Certaines bonnes idées ont ponctué le concert somme toute pas très abouti de N Nao à la Casa Del Popolo vendredi soir. Avec une esthétique dangereusement proche de la toute récente et innovatrice Lydia Képinski, mais avec un Blaise (réalisateur des deux albums de Lydia et tiers primordial de son trio original) qui brille par son absence, la chansonnière nous a joué quelques compositions assez monotones au niveau du texte, des harmonies, des mélodies — hormis quelques occasionnels joyaux — et des parties de guitares. Elle aurait avantage à connaître davantage les pédales qu’elle n’utilisait généralement qu’à la fin de ses pièces, sentant comme le besoin de leur apposer une couleur autrement absente… Couleur qu’elle souhaiterait peut-être étaler sur le reste de ses œuvres si ses effets ne lui étaient pas si vraisemblablement étrangers. C’est un problème fâcheux pour des pièces qui en auraient grand besoin. Ce côté atmosphérique et quelque peu psychédélique pourrait grandement servir le projet, à mon avis. Un peu plus de profondeur compositionnelle et un peu de consolidation [quant à l’angle qu’elle adopte] pourraient amener la chose à un niveau plus intéressant — niveau qui, pour le moment, reste balbutiement.

Ellemetue

Avec Ellemetue, on nous a lancé dans un univers absolument kitsch flirtant avec un surréalisme obnubilant dès les premiers instants. Le duo montréalais rassemblant de Mingo l’indien (Les George Leningrad) et Nunu Métal garrochent des progressions modales majestueuses et des chants gourouesques noyés dans le délai sur des boîtes à rythmes rigides et sèches. Sections de cuivres, sonorités électroniques, free-jazz, clarinette tantôt locrienne tantôt klezmer, orgue Yamaha, guitare paralléliste empruntant du rock au country, orchestres massifs, new wave… tout ça (mais pas seulement) crée une cohérence contre-intuitive qui nous porte du cirque à FET.NAT.

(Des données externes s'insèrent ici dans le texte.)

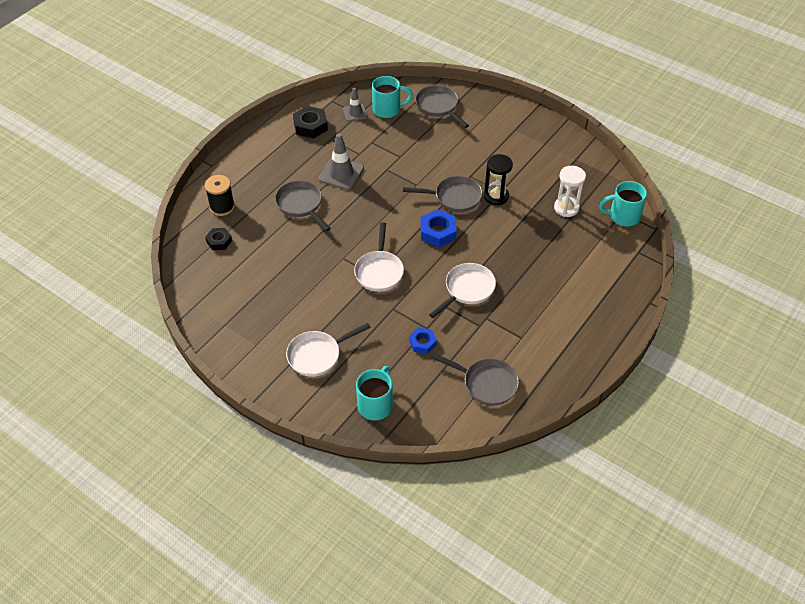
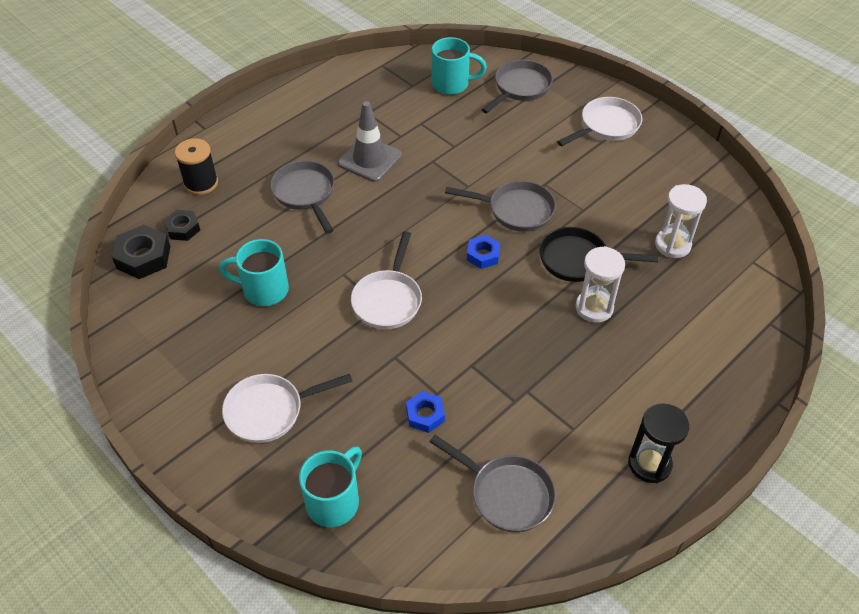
camera: 10 degrees right, 0 degrees up
black nut [293,106,328,139] -> black nut moved to [112,225,170,279]
grey traffic cone [343,88,368,121] -> none
grey pan [415,85,469,128] -> grey pan turned 60 degrees clockwise [482,60,553,113]
blue nut [421,209,457,247] -> blue nut [467,235,500,269], size x0.64
white pan [429,263,496,318] -> white pan moved to [557,97,642,146]
black hourglass [484,154,513,205] -> black hourglass moved to [628,403,689,483]
turquoise mug [599,181,647,226] -> turquoise mug moved to [219,239,289,306]
none -> black pan [539,227,658,282]
none -> white hourglass [575,246,625,323]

Franc succès au niveau de la performance aussi; quand dans les premiers moments du concert le guitariste mange fièrement et explicitement ses crottes de nez sur scène, on n’est pas laissés à nous même : on nous appelle à mettre les pincettes et les gants blancs de côté. Esprit saboteur, l’indien aux allures mesquines et désinvoltes (débordant momentanément sur le sensuel) assaille le micro avec du papier d’aluminium, attrape ses crachats au vol, arbore une strap à la cowboy, répète dans le micro « Je me suis peut-être imaginé jouer du jazz »… Vraiment, un projet aussi étrange que réussi, magnifiquement inexplicable.

Victime

L’assez récent trio de Québec Victime a cloué la soirée sur une bonne note avec son punk absolument énergique et déglingué. Malgré le genre de flou [artistique] constant planant autour du guitariste — ses accords, ses presque clusters s’accordent avec son jeu scalaire pour ne rendre lisible que des masses spasmodiques —, le groupe réussit à sonner comme un tout complètement synchronisé et en mouvance perpétuelle. Les riffs inventifs, l’utilisation ingénieuse des mesures irrégulières (souvent utilisées comme élément tensoriel) et la voix criarde et entraînante de la chanteuse qui fait des échos aux parties de guitares participent d’une performance très réussie, très agréable — malgré les quelques petites longueurs. Dernier détail; j’aurais donné à la bassiste (et chanteuse) une pédale de distorsion pour pouvoir avoir un juste milieu entre son synthé et sa basse clean. Les changements entre les deux instruments étaient un parfois un peu vides, vu la grave-puissance de son microbrute.